Eğitim Sisteminin Yeniden Yapılandırılması
Türk tarihinin bilinmeyen yönlerini gençlere aktaran müfredatlar oluşturulmalıdır. Tarih derslerinde sadece savaşlar değil, medeniyetin gelişimi de ele alınmalıdır.
Dijital Arşivleme ve Teknoloji Kullanımı
Türk tarihine ait dijital bir kütüphane oluşturulmalı ve tüm dünyadan erişim sağlanmalıdır.
Sanal müzeler ve etkileşimli platformlar ile bu tarih, genç nesillere daha çekici bir şekilde sunulabilir.
Sanat ve Medya ile Bilinçlendirme
Sinema, dizi, belgesel gibi medya araçları kullanılarak Türk tarihine dair gerçekler geniş kitlelere ulaştırılabilir.
Türk kültürünü ve tarihini konu alan sergiler ve festivaller düzenlenebilir.
—
4. Bu Tarih Neden Önemli?
Saklanan Türk tarihini ortaya çıkarmak, sadece geçmişin gölgelerini aydınlatmak değil, geleceğe de yön vermektir.
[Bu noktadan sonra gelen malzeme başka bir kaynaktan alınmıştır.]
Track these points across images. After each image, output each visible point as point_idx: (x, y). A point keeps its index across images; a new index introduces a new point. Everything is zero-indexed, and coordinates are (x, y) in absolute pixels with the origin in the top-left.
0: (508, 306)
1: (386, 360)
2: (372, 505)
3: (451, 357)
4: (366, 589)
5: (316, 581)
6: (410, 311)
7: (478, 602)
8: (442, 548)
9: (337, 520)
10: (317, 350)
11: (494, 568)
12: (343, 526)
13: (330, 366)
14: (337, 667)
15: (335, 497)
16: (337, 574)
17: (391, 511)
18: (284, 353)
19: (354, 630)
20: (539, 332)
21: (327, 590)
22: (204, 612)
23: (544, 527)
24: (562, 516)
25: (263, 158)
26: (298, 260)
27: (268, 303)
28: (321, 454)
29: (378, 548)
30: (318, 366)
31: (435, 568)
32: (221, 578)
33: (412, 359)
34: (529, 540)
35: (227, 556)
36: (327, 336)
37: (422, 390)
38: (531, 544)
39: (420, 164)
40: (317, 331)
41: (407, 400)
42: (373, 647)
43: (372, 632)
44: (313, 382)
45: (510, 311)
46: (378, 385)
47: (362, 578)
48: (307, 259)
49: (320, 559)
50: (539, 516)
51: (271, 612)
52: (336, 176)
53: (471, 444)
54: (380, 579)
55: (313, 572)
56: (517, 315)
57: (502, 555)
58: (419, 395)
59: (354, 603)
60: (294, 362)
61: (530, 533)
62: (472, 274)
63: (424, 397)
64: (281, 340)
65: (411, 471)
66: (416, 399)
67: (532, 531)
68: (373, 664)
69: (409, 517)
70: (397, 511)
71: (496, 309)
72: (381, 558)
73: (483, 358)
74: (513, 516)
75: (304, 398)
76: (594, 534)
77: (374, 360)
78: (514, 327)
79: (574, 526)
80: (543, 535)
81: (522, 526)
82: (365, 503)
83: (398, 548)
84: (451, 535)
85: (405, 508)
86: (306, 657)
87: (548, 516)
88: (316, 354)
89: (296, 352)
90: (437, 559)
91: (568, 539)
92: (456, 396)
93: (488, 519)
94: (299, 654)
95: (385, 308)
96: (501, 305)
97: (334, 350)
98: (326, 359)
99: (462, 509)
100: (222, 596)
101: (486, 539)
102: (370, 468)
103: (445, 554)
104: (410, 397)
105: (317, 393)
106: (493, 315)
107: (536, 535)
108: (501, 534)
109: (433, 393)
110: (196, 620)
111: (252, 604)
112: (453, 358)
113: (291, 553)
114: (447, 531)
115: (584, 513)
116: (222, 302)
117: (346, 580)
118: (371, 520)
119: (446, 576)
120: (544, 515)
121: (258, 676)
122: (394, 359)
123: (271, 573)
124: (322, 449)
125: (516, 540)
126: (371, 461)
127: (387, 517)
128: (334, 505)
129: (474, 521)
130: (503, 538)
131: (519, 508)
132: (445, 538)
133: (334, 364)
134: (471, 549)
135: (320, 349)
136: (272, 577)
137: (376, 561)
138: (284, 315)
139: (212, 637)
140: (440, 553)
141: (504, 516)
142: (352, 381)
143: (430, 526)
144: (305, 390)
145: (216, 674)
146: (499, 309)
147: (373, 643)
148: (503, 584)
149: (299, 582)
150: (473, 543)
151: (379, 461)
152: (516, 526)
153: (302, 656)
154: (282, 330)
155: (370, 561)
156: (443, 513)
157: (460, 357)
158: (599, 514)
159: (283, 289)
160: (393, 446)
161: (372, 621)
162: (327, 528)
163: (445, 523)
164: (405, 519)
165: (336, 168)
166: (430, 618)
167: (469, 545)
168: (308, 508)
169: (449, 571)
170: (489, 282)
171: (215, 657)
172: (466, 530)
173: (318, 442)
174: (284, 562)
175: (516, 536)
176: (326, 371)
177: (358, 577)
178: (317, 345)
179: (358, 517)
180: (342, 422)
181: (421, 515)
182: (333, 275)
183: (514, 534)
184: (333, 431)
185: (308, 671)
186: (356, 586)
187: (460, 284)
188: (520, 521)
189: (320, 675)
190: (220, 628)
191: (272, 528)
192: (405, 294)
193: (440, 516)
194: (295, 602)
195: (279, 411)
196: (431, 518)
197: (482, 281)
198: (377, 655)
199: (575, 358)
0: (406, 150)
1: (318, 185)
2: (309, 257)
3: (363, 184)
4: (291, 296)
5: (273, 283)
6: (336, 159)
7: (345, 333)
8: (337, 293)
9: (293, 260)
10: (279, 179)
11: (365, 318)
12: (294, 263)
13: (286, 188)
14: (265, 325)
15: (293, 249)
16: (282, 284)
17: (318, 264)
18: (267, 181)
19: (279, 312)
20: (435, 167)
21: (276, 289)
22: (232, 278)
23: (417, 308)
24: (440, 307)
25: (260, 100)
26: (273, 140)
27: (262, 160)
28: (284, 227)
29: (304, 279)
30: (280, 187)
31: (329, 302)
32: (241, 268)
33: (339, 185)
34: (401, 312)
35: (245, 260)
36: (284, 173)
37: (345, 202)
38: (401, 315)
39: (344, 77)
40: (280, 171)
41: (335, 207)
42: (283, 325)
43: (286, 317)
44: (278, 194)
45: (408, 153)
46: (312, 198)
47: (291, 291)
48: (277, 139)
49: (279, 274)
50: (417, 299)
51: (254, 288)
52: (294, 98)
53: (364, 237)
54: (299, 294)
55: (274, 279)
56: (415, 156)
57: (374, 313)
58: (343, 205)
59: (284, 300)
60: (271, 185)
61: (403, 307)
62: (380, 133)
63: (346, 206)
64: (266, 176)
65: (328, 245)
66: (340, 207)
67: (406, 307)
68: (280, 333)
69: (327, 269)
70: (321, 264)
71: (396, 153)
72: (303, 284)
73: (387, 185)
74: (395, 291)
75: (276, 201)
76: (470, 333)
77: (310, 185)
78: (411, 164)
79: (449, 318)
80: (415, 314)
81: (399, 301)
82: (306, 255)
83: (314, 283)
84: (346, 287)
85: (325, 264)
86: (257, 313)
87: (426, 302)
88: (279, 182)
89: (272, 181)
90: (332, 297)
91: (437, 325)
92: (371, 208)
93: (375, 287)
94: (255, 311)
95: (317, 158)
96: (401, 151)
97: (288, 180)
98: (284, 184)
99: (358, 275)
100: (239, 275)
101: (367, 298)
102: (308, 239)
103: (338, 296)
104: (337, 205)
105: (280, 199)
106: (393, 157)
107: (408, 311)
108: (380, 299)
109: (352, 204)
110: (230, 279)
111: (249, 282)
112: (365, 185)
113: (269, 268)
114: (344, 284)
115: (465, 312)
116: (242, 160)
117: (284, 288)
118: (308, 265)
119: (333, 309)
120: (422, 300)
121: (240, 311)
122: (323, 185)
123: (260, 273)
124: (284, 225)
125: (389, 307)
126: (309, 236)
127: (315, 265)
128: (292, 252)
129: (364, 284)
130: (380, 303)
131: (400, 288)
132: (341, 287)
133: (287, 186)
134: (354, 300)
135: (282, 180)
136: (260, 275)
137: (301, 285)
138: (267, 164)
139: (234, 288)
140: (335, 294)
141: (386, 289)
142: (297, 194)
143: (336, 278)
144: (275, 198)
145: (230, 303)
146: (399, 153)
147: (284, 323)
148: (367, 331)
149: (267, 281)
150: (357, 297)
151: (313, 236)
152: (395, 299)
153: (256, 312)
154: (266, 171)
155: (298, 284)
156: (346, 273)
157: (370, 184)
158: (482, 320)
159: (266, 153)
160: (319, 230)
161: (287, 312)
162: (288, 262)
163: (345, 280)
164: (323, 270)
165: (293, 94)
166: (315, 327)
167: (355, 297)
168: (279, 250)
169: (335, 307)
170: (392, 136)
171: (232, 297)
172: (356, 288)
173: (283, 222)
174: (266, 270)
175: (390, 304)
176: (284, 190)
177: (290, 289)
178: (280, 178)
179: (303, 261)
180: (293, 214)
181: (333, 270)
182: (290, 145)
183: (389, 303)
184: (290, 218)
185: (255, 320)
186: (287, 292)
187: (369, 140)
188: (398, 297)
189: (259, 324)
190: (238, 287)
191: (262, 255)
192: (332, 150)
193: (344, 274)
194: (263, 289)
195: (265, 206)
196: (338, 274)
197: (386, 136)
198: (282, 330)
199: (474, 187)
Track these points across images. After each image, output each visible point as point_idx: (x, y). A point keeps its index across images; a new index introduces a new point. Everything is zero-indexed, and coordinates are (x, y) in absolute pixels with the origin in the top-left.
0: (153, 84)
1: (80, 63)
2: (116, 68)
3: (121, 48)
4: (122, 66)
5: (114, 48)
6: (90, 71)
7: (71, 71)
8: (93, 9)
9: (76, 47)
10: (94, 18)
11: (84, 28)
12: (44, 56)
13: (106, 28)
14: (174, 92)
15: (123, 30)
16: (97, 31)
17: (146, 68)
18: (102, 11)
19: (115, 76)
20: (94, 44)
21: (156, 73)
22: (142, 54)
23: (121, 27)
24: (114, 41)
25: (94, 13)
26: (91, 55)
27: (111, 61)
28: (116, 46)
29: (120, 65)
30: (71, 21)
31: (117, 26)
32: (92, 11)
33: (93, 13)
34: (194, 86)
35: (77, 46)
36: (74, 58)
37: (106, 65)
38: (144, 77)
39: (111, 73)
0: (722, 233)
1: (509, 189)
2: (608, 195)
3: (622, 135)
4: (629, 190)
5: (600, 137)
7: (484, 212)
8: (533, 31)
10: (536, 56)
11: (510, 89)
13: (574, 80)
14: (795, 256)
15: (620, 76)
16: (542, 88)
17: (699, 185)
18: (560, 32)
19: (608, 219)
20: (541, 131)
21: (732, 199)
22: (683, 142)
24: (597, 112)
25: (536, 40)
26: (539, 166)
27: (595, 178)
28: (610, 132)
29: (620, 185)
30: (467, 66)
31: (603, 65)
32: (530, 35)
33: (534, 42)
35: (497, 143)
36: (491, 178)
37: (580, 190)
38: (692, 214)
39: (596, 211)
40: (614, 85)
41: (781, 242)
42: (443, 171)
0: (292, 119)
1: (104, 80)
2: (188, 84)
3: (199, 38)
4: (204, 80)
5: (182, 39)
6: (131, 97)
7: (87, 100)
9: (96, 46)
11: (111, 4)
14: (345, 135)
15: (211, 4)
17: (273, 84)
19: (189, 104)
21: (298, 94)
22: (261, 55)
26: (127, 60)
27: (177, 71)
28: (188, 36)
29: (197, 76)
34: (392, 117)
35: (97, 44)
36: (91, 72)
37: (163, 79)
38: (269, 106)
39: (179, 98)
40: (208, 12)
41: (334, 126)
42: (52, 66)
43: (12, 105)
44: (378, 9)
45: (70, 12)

Bu yeniden doğuşun önemi şu noktalarda kendini gösterir:
Kimlik ve Aidiyet: Türk tarihini anlamak, bireylerin kendilerini ve kimliklerini daha iyi tanımalarını sağlar. Bu da toplumsal dayanışmayı güçlendirir.
Kültürel Zenginlik: Türk tarihinin zenginliği, dünya medeniyetine katkılarıyla daha iyi anlaşılacaktır.
Siyasi Güç: Kendi tarihini bilen bir millet, uluslararası sahada daha etkili bir şekilde var olabilir.
—
5. Türk Tarihinin Yeniden Doğuşuna Doğru
Türk tarihi, bir milletin geçmişinden çok daha fazlasını temsil eder. O, dünya tarihine yön veren bir kültürün, inancın ve sistemin bütünüdür. Bugün, saklanan gerçek Türk tarihi gün yüzüne çıkmak için büyük bir fırsatla karşı karşıya. Bu mirasın yeniden inşası, yalnızca Türk milletinin değil, insanlığın ortak tarihine bir armağan olacaktır.
Saklanan gerçek tarih, bilinçli çabalarla hayata geçirildiğinde, Türk milletinin gücünü ve birikimini bir kez daha dünyaya gösterecektir. Bu, sadece bir tarih meselesi değil, aynı zamanda geleceğe bırakılacak güçlü bir mirasın teminatıdır.